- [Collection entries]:

= Beginning of Section =

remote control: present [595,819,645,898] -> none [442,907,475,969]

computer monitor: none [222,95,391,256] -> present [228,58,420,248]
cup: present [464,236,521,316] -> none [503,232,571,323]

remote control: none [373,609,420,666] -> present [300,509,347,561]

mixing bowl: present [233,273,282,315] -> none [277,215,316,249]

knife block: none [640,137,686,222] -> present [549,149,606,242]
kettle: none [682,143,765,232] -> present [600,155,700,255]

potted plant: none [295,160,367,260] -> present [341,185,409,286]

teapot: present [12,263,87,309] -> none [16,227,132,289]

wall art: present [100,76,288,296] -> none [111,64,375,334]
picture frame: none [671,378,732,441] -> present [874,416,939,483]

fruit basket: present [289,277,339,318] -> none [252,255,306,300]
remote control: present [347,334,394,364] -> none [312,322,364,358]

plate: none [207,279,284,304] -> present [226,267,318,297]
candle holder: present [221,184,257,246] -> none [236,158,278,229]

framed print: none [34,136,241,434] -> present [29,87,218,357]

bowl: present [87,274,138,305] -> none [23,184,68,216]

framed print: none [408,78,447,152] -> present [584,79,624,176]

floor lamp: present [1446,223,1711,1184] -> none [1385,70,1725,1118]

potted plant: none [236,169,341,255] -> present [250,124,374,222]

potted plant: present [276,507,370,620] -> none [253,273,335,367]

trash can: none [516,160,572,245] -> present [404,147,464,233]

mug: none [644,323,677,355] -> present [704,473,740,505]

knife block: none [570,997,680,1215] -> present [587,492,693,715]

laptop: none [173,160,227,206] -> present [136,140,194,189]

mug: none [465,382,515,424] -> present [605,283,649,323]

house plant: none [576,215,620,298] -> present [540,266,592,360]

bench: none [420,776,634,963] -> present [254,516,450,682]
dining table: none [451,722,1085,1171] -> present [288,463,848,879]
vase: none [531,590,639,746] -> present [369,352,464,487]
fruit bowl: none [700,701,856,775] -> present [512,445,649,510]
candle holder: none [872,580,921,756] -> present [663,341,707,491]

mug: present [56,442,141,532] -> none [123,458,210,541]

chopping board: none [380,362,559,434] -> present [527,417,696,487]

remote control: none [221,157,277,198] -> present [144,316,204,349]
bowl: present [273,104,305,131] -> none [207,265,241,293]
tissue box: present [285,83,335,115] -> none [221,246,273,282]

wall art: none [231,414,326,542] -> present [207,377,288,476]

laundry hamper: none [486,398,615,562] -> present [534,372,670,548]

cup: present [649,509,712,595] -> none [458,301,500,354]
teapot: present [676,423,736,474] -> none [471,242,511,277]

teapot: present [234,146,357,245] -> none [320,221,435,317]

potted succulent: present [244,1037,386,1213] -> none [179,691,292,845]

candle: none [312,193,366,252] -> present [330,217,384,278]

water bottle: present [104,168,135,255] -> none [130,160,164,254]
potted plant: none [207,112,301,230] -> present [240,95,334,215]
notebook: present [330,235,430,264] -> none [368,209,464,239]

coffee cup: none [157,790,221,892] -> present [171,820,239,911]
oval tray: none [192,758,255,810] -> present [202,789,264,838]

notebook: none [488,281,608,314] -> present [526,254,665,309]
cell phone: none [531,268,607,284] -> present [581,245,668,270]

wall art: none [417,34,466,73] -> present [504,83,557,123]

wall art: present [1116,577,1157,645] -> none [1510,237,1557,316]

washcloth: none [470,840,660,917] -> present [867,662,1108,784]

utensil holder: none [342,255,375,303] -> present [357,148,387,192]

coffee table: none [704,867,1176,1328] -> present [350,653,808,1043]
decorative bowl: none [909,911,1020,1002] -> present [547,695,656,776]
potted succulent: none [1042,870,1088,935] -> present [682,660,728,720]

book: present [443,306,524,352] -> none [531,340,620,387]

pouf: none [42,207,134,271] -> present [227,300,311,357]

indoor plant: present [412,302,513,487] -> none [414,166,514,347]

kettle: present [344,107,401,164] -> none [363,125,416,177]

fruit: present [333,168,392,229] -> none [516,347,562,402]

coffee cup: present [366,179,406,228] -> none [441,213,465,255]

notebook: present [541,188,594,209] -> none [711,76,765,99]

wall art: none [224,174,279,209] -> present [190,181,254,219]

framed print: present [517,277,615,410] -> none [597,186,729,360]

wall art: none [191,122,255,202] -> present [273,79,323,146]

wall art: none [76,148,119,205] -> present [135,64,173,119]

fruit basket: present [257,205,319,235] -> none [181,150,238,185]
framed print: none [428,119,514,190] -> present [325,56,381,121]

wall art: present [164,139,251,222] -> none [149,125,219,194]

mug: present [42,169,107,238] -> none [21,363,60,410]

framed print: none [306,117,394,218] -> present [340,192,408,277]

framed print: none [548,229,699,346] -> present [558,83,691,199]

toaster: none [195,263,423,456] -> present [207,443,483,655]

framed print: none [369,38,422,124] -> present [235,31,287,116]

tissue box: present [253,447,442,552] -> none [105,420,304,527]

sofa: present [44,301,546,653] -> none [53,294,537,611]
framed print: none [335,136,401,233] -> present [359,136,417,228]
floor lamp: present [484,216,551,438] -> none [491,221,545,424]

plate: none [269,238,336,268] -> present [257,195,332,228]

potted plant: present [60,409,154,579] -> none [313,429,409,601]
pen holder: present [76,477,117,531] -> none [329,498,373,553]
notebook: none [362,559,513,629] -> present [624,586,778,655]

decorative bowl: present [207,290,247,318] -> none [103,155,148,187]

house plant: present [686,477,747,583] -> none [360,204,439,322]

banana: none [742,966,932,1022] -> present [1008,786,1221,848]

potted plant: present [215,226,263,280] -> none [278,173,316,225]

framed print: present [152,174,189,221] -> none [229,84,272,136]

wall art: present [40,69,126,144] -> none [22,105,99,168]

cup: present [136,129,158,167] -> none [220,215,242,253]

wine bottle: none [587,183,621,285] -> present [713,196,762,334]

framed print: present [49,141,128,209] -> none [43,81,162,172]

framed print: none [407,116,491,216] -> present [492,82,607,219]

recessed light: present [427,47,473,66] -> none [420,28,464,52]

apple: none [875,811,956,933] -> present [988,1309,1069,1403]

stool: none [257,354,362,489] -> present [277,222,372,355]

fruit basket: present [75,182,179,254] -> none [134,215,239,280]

= End of Section =

- [PROBLEM DETAILS]: Your answer should consist only of the lines above between the line holding "mug: present [42,169,107,238]" and the line holding "notebook: none [362,559,513,629]", inclusive, each transcribed exactly.

- [ANSWER FOR THE TASK]:
mug: present [42,169,107,238] -> none [21,363,60,410]

framed print: none [306,117,394,218] -> present [340,192,408,277]

framed print: none [548,229,699,346] -> present [558,83,691,199]

toaster: none [195,263,423,456] -> present [207,443,483,655]

framed print: none [369,38,422,124] -> present [235,31,287,116]

tissue box: present [253,447,442,552] -> none [105,420,304,527]

sofa: present [44,301,546,653] -> none [53,294,537,611]
framed print: none [335,136,401,233] -> present [359,136,417,228]
floor lamp: present [484,216,551,438] -> none [491,221,545,424]

plate: none [269,238,336,268] -> present [257,195,332,228]

potted plant: present [60,409,154,579] -> none [313,429,409,601]
pen holder: present [76,477,117,531] -> none [329,498,373,553]
notebook: none [362,559,513,629] -> present [624,586,778,655]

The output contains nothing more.